Activists: Otter Creek Decision Is 'Another Nail In The Coffin' For Longview Export Facility

Suspended plans for a major coal mine in Montana spell good news for people concerned about coal exports planned to go through ports in the Pacific Northwest. Activists say the proposed terminals left on the books are all nearing what they call "zombie status."

Zombie status, as in: still moving forward, but basically dead.

I heard the phrase from Ross Macfarlane, a staffer with the non-profit group Climate Solutions. He’s among the anti-coal activists celebrating the news that Arch Coal will not pursue development of the Otter Creek mine in southeastern Montana.

The mine, part of the Powder River Basin that has been a source of many coal trains, was to feed an export terminal in Longview, Wash. It was to produce up to 20 million tons annually, mostly for Asian and other overseas markets.

“That premise has turned out to be completely incorrect. The market’s already gone away from it. And its decision to cancel the development of this mine is just another nail in the coffin for the dwindling prospects of these Northwest export proposals,” Macfarlane said.  

Arch announced the suspension in a press release. Plans to build a $400-million-dollar railroad to the mine site were put on hold indefinitely last year. Climate Solutions has reported extensively on the weak financials of Arch, which filed for bankruptcy protection in January.

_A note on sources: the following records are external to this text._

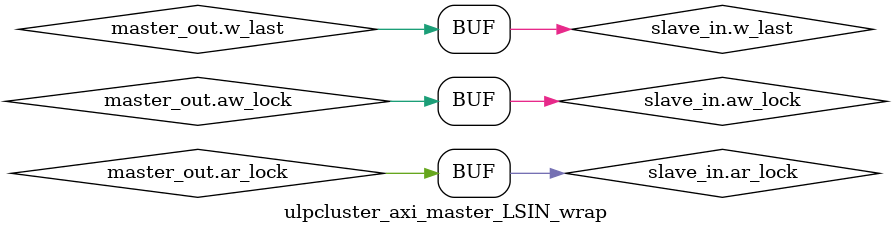
<source format=sv>
`include "ulpsoc_defines.sv"

module ulpcluster_axi_master_LSIN_wrap
#(
    parameter AXI_ADDR_WIDTH = 32,
    parameter AXI_ID_WIDTH   = 8,
    parameter AXI_USER_WIDTH = 6,
    parameter AXI_DATA_WIDTH = 64,
    parameter AXI_STRB_WIDTH = 8,
    parameter BUFFER_WIDTH   = 8
)
(
    AXI_BUS_ASYNC.Slave      slave_in,
    AXI_BUS_ASYNC.Master     master_out
);

   genvar i;

   generate

      //AW CHANNEL
      for(i=0;i<BUFFER_WIDTH;i++)
      begin : aw_writetoken_LS
          assign master_out.aw_writetoken[i] = slave_in.aw_writetoken[i];
      end

      for(i=0;i<AXI_ADDR_WIDTH;i++)
      begin : aw_addr_LS
          assign master_out.aw_addr[i] = slave_in.aw_addr[i];
      end

      for(i=0;i<3;i++)
      begin : aw_prot_LS
          assign master_out.aw_prot[i] = slave_in.aw_prot[i];
      end

      for(i=0;i<4;i++)
      begin : aw_region_LS
          assign master_out.aw_region[i] = slave_in.aw_region[i];
      end

      for(i=0;i<8;i++)
      begin : aw_len_LS
          assign master_out.aw_len[i] = slave_in.aw_len[i];
      end

      for(i=0;i<3;i++)
      begin : aw_size_LS
          assign master_out.aw_size[i] = slave_in.aw_size[i];
      end

      for(i=0;i<2;i++)
      begin : aw_burst_LS
          assign master_out.aw_burst[i] =  slave_in.aw_burst[i];
      end

      assign master_out.aw_lock = slave_in.aw_lock;

      for(i=0;i<4;i++)
      begin : aw_cache_LS
          assign master_out.aw_cache[i] = slave_in.aw_cache[i];
      end

      for(i=0;i<4;i++)
      begin : aw_qos_LS
          assign master_out.aw_qos[i] = slave_in.aw_qos[i];
      end

      for(i=0;i<AXI_ID_WIDTH;i++)
      begin : aw_id_LS
          assign master_out.aw_id[i] = slave_in.aw_id[i];
      end

      for(i=0;i<AXI_USER_WIDTH;i++)
      begin : aw_user_LS
          assign master_out.aw_user[i] = slave_in.aw_user[i];
      end

      for(i=0;i<BUFFER_WIDTH;i++)
      begin : aw_readpointer_LS
          pulp_level_shifter_in  lev_shifter_aw_readpointer      ( .out_o(slave_in.aw_readpointer[i]),       .in_i(master_out.aw_readpointer[i])       );
      end



      //AR CHANNEL
      for(i=0;i<BUFFER_WIDTH;i++)
      begin : ar_writetoken_LS
          assign master_out.ar_writetoken[i] = slave_in.ar_writetoken[i];
      end

      for(i=0;i<AXI_ADDR_WIDTH;i++)
      begin : ar_addr_LS
          assign master_out.ar_addr[i] = slave_in.ar_addr[i];
      end

      for(i=0;i<3;i++)
      begin : ar_prot_LS
          assign master_out.ar_prot[i] = slave_in.ar_prot[i];
      end

      for(i=0;i<4;i++)
      begin : ar_region_LS
          assign master_out.ar_region[i] = slave_in.ar_region[i];
      end

      for(i=0;i<8;i++)
      begin : ar_len_LS
          assign master_out.ar_len[i] = slave_in.ar_len[i];
      end

      for(i=0;i<3;i++)
      begin : ar_size_LS
          assign master_out.ar_size[i] = slave_in.ar_size[i];
      end


      for(i=0;i<2;i++)
      begin : ar_burst_LS
          assign master_out.ar_burst[i] = slave_in.ar_burst[i];
      end

      assign master_out.ar_lock = slave_in.ar_lock;

      for(i=0;i<4;i++)
      begin : ar_cache_LS
          assign master_out.ar_cache[i] = slave_in.ar_cache[i];
      end

      for(i=0;i<4;i++)
      begin : ar_qos_LS
          assign master_out.ar_qos[i] = slave_in.ar_qos[i];
      end


      for(i=0;i<AXI_ID_WIDTH;i++)
      begin : ar_id_LS
          assign master_out.ar_id[i] = slave_in.ar_id[i];
      end


      for(i=0;i<AXI_USER_WIDTH;i++)
      begin : ar_user_LS
          assign master_out.ar_user[i] = slave_in.ar_user[i];
      end

      for(i=0;i<BUFFER_WIDTH;i++)
      begin : ar_readpointer_LS
          pulp_level_shifter_in  lev_shifter_ar_readpointer       ( .out_o(slave_in.ar_readpointer[i]),       .in_i(master_out.ar_readpointer[i])       );
      end




      //W CHANNEL
      for(i=0;i<BUFFER_WIDTH;i++)
      begin : w_writetoken_LS
          assign master_out.w_writetoken[i] = slave_in.w_writetoken[i];
      end

      for(i=0;i<AXI_DATA_WIDTH;i++)
      begin : w_data_LS
          assign master_out.w_data[i] = slave_in.w_data[i];
      end

      for(i=0;i<AXI_STRB_WIDTH;i++)
      begin : w_strb_LS
          assign master_out.w_strb[i] = slave_in.w_strb[i];
      end

      for(i=0;i<AXI_USER_WIDTH;i++)
      begin : w_user_LS
          assign master_out.w_user[i] = slave_in.w_user[i];
      end

      assign master_out.w_last = slave_in.w_last;

      for(i=0;i<BUFFER_WIDTH;i++)
      begin : w_readpointer_LS
          pulp_level_shifter_in  lev_shifter_w_readpointer   ( .out_o(slave_in.w_readpointer[i]),        .in_i(master_out.w_readpointer[i])       );
      end




      // B CHANNEL
      for(i=0;i<BUFFER_WIDTH;i++)
      begin : b_writetoken_LS
          pulp_level_shifter_in  lev_shifter_b_writetoken    ( .out_o(slave_in.b_writetoken[i]),        .in_i(master_out.b_writetoken[i])       );
      end

      for(i=0;i<2;i++)
      begin : b_resp_LS
          pulp_level_shifter_in  lev_shifter_b_resp    ( .out_o(slave_in.b_resp[i]),        .in_i(master_out.b_resp[i])       );
      end

      for(i=0;i<AXI_ID_WIDTH;i++)
      begin : b_id_LS
          pulp_level_shifter_in lev_shifter_b_id     ( .out_o(slave_in.b_id[i]),       .in_i(master_out.b_id[i])       );
      end

      for(i=0;i<AXI_USER_WIDTH;i++)
      begin : b_user_LS
          pulp_level_shifter_in lev_shifter_b_user    ( .out_o(slave_in.b_user[i]),       .in_i(master_out.b_user[i])       );
      end

      for(i=0;i<BUFFER_WIDTH;i++)
      begin : b_readpointer_LS
          assign master_out.b_readpointer[i] = slave_in.b_readpointer[i];
      end




      // R CHANNEL
      for(i=0;i<BUFFER_WIDTH;i++)
      begin : r_writetoken_LS
          pulp_level_shifter_in  lev_shifter_r_writetoken    ( .out_o(slave_in.r_writetoken[i]),        .in_i(master_out.r_writetoken[i])       );
      end

      for(i=0;i<AXI_DATA_WIDTH;i++)
      begin : r_data_LS
          pulp_level_shifter_in  lev_shifter_r_data    ( .out_o(slave_in.r_data[i]),        .in_i(master_out.r_data[i])       );
      end

      for(i=0;i<2;i++)
      begin : r_resp_LS
          pulp_level_shifter_in  lev_shifter_r_resp    ( .out_o(slave_in.r_resp[i]),        .in_i(master_out.r_resp[i])       );
      end

      pulp_level_shifter_in  lev_shifter_r_last    ( .out_o(slave_in.r_last),        .in_i(master_out.r_last)       );

      for(i=0;i<AXI_ID_WIDTH;i++)
      begin : r_id_LS
          pulp_level_shifter_in lev_shifter_r_id     ( .out_o(slave_in.r_id[i]),       .in_i(master_out.r_id[i])       );
      end

      for(i=0;i<AXI_USER_WIDTH;i++)
      begin : r_user_LS
          pulp_level_shifter_in lev_shifter_r_user    ( .out_o(slave_in.r_user[i]),       .in_i(master_out.r_user[i])       );
      end

      for(i=0;i<BUFFER_WIDTH;i++)
      begin : r_readpointer_LS
          assign master_out.r_readpointer[i] = slave_in.r_readpointer[i];
      end

   endgenerate

endmodule

</source>
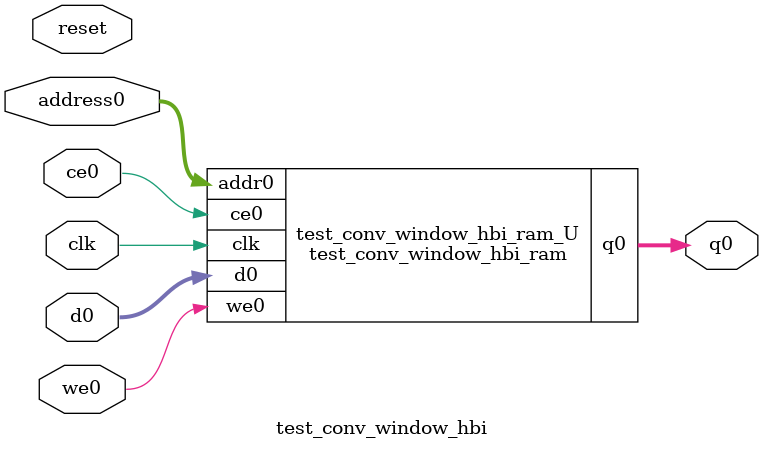
<source format=v>
`timescale 1 ns / 1 ps
module test_conv_window_hbi_ram (addr0, ce0, d0, we0, q0,  clk);

parameter DWIDTH = 4;
parameter AWIDTH = 10;
parameter MEM_SIZE = 576;

input[AWIDTH-1:0] addr0;
input ce0;
input[DWIDTH-1:0] d0;
input we0;
output reg[DWIDTH-1:0] q0;
input clk;

(* ram_style = "block" *)reg [DWIDTH-1:0] ram[0:MEM_SIZE-1];




always @(posedge clk)  
begin 
    if (ce0) begin
        if (we0) 
            ram[addr0] <= d0; 
        q0 <= ram[addr0];
    end
end


endmodule

`timescale 1 ns / 1 ps
module test_conv_window_hbi(
    reset,
    clk,
    address0,
    ce0,
    we0,
    d0,
    q0);

parameter DataWidth = 32'd4;
parameter AddressRange = 32'd576;
parameter AddressWidth = 32'd10;
input reset;
input clk;
input[AddressWidth - 1:0] address0;
input ce0;
input we0;
input[DataWidth - 1:0] d0;
output[DataWidth - 1:0] q0;



test_conv_window_hbi_ram test_conv_window_hbi_ram_U(
    .clk( clk ),
    .addr0( address0 ),
    .ce0( ce0 ),
    .we0( we0 ),
    .d0( d0 ),
    .q0( q0 ));

endmodule


</source>
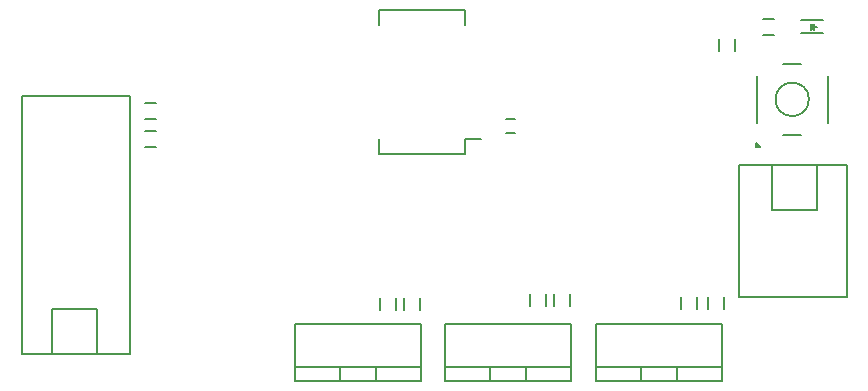
<source format=gbr>
G04 #@! TF.FileFunction,Legend,Top*
%FSLAX46Y46*%
G04 Gerber Fmt 4.6, Leading zero omitted, Abs format (unit mm)*
G04 Created by KiCad (PCBNEW 4.0.1-3.201512221402+6198~38~ubuntu14.04.1-stable) date Thu 28 Jan 2016 03:00:53 PM CST*
%MOMM*%
G01*
G04 APERTURE LIST*
%ADD10C,0.100000*%
%ADD11C,0.150000*%
G04 APERTURE END LIST*
D10*
D11*
X145892000Y-95850000D02*
X145192000Y-95850000D01*
X145192000Y-94650000D02*
X145892000Y-94650000D01*
X170096000Y-87418000D02*
X171996000Y-87418000D01*
X170096000Y-86318000D02*
X171996000Y-86318000D01*
X170996000Y-86868000D02*
X171446000Y-86868000D01*
X170946000Y-86618000D02*
X170946000Y-87118000D01*
X170946000Y-86868000D02*
X171196000Y-86618000D01*
X171196000Y-86618000D02*
X171196000Y-87118000D01*
X171196000Y-87118000D02*
X170946000Y-86868000D01*
X159639000Y-116840000D02*
X159639000Y-115697000D01*
X156591000Y-116840000D02*
X156591000Y-115697000D01*
X152781000Y-115697000D02*
X152781000Y-112014000D01*
X152781000Y-112014000D02*
X163449000Y-112014000D01*
X163449000Y-112014000D02*
X163449000Y-115697000D01*
X152781000Y-116840000D02*
X152781000Y-115697000D01*
X152781000Y-115697000D02*
X163449000Y-115697000D01*
X163449000Y-115697000D02*
X163449000Y-116840000D01*
X158115000Y-116840000D02*
X163449000Y-116840000D01*
X158115000Y-116840000D02*
X152781000Y-116840000D01*
X146812000Y-116840000D02*
X146812000Y-115697000D01*
X143764000Y-116840000D02*
X143764000Y-115697000D01*
X139954000Y-115697000D02*
X139954000Y-112014000D01*
X139954000Y-112014000D02*
X150622000Y-112014000D01*
X150622000Y-112014000D02*
X150622000Y-115697000D01*
X139954000Y-116840000D02*
X139954000Y-115697000D01*
X139954000Y-115697000D02*
X150622000Y-115697000D01*
X150622000Y-115697000D02*
X150622000Y-116840000D01*
X145288000Y-116840000D02*
X150622000Y-116840000D01*
X145288000Y-116840000D02*
X139954000Y-116840000D01*
X134112000Y-116840000D02*
X134112000Y-115697000D01*
X131064000Y-116840000D02*
X131064000Y-115697000D01*
X127254000Y-115697000D02*
X127254000Y-112014000D01*
X127254000Y-112014000D02*
X137922000Y-112014000D01*
X137922000Y-112014000D02*
X137922000Y-115697000D01*
X127254000Y-116840000D02*
X127254000Y-115697000D01*
X127254000Y-115697000D02*
X137922000Y-115697000D01*
X137922000Y-115697000D02*
X137922000Y-116840000D01*
X132588000Y-116840000D02*
X137922000Y-116840000D01*
X132588000Y-116840000D02*
X127254000Y-116840000D01*
X163616000Y-109736000D02*
X163616000Y-110736000D01*
X162266000Y-110736000D02*
X162266000Y-109736000D01*
X161330000Y-109736000D02*
X161330000Y-110736000D01*
X159980000Y-110736000D02*
X159980000Y-109736000D01*
X150535000Y-109482000D02*
X150535000Y-110482000D01*
X149185000Y-110482000D02*
X149185000Y-109482000D01*
X148503000Y-109482000D02*
X148503000Y-110482000D01*
X147153000Y-110482000D02*
X147153000Y-109482000D01*
X137835000Y-109863000D02*
X137835000Y-110863000D01*
X136485000Y-110863000D02*
X136485000Y-109863000D01*
X135803000Y-109863000D02*
X135803000Y-110863000D01*
X134453000Y-110863000D02*
X134453000Y-109863000D01*
X166886000Y-86193000D02*
X167886000Y-86193000D01*
X167886000Y-87543000D02*
X166886000Y-87543000D01*
X163155000Y-88892000D02*
X163155000Y-87892000D01*
X164505000Y-87892000D02*
X164505000Y-88892000D01*
X114562000Y-93305000D02*
X115562000Y-93305000D01*
X115562000Y-94655000D02*
X114562000Y-94655000D01*
X114562000Y-95718000D02*
X115562000Y-95718000D01*
X115562000Y-97068000D02*
X114562000Y-97068000D01*
X166386000Y-96962000D02*
X166486000Y-96962000D01*
X166336000Y-97062000D02*
X166336000Y-96712000D01*
X166336000Y-96712000D02*
G75*
G03X166686000Y-97062000I1050000J700000D01*
G01*
X166336000Y-97062000D02*
X166686000Y-97062000D01*
X170800214Y-93012000D02*
G75*
G03X170800214Y-93012000I-1414214J0D01*
G01*
X172386000Y-95012000D02*
X172386000Y-91012000D01*
X166386000Y-95012000D02*
X166386000Y-91012000D01*
X170136000Y-96012000D02*
X168636000Y-96012000D01*
X168636000Y-90012000D02*
X170136000Y-90012000D01*
D10*
X169386000Y-96012000D02*
X169386000Y-96012000D01*
X172386000Y-91012000D02*
X172386000Y-95012000D01*
X166386000Y-91012000D02*
X166386000Y-95012000D01*
X169386000Y-90012000D02*
X169386000Y-90012000D01*
X170800214Y-93012000D02*
G75*
G03X170800214Y-93012000I-1414214J0D01*
G01*
D11*
X141724000Y-97672000D02*
X141724000Y-96402000D01*
X134374000Y-97672000D02*
X134374000Y-96402000D01*
X134374000Y-85462000D02*
X134374000Y-86732000D01*
X141724000Y-85462000D02*
X141724000Y-86732000D01*
X141724000Y-97672000D02*
X134374000Y-97672000D01*
X141724000Y-85462000D02*
X134374000Y-85462000D01*
X141724000Y-96402000D02*
X143009000Y-96402000D01*
X171450000Y-98552000D02*
X171450000Y-102362000D01*
X171450000Y-102362000D02*
X167640000Y-102362000D01*
X167640000Y-102362000D02*
X167640000Y-98552000D01*
X173990000Y-109728000D02*
X164846000Y-109728000D01*
X173990000Y-98552000D02*
X164846000Y-98552000D01*
X173990000Y-98552000D02*
X173990000Y-109728000D01*
X164846000Y-98552000D02*
X164846000Y-109728000D01*
X106680000Y-114554000D02*
X106680000Y-110744000D01*
X106680000Y-110744000D02*
X110490000Y-110744000D01*
X110490000Y-110744000D02*
X110490000Y-114554000D01*
X107188000Y-92710000D02*
X104140000Y-92710000D01*
X104140000Y-92710000D02*
X104140000Y-114554000D01*
X104140000Y-114554000D02*
X113284000Y-114554000D01*
X113284000Y-114554000D02*
X113284000Y-92710000D01*
X113284000Y-92710000D02*
X107188000Y-92710000D01*
M02*

</source>
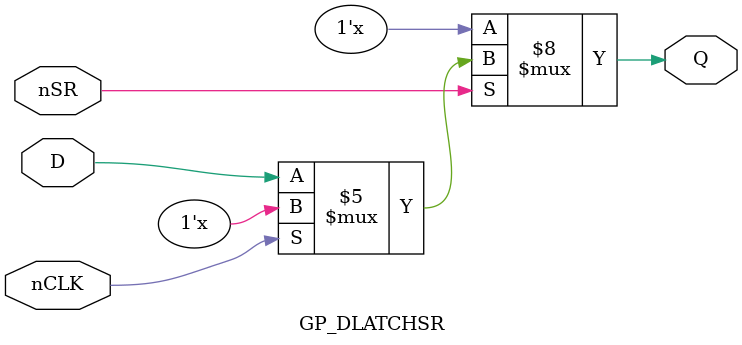
<source format=v>
module GP_DLATCHSR(input D, input nCLK, input nSR, output reg Q);
	parameter [0:0] INIT = 1'bx;
	parameter[0:0] SRMODE = 1'bx;
	initial Q = INIT;
	always @(*) begin
		if(!nSR)
			Q <= SRMODE;
		else if(!nCLK)
			Q <= D;
	end
endmodule
</source>
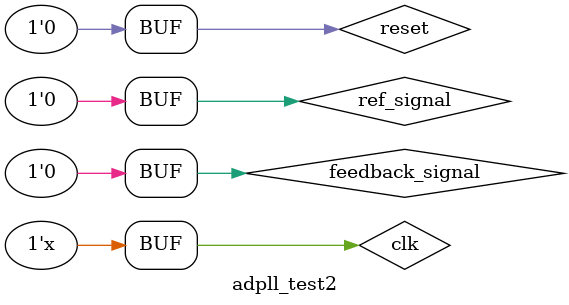
<source format=v>
module adpll_test2;
     reg clk;
     reg reset;
     reg ref_signal;
     reg feedback_signal;

     wire out;
     wire carry;
     wire borrow;

     
     initial begin
         clk = 1'b0;
         reset = 1'b1;
         #40
         reset = 1'b0;
         
         repeat (10) begin
             #300
             ref_signal = 1;
             #300
             feedback_signal = 1;
             #300
             ref_signal = 0;
             #300
             feedback_signal = 0;
             
             
         end

     end


     always begin
     #5 clk = ~clk;  //200Mhz Clock
     end
     
//adpll instantiation
XORDETECTOR xordetector(.ref_signal(ref_signal), .dco_signal(feedback_signal), .out(out));
FILTER filter(.clk(clk), .reset(reset), .xorOut(out), .carry(carry), .borrow(borrow));

endmodule
</source>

Longview is one of only two proposed coal export terminals left in Washington state. The other one is Cherry Point, near Bellingham. Its viability has been challenged as well by the Lummi tribe, because of concerns about the impact of the terminal on traditional fishing grounds. Oregon recently ruled against the proposed export at its Port in Boardman. All of this adds up to mean that three of the seven originally proposed coal export facilities in the Northwest are all now quite tenuous.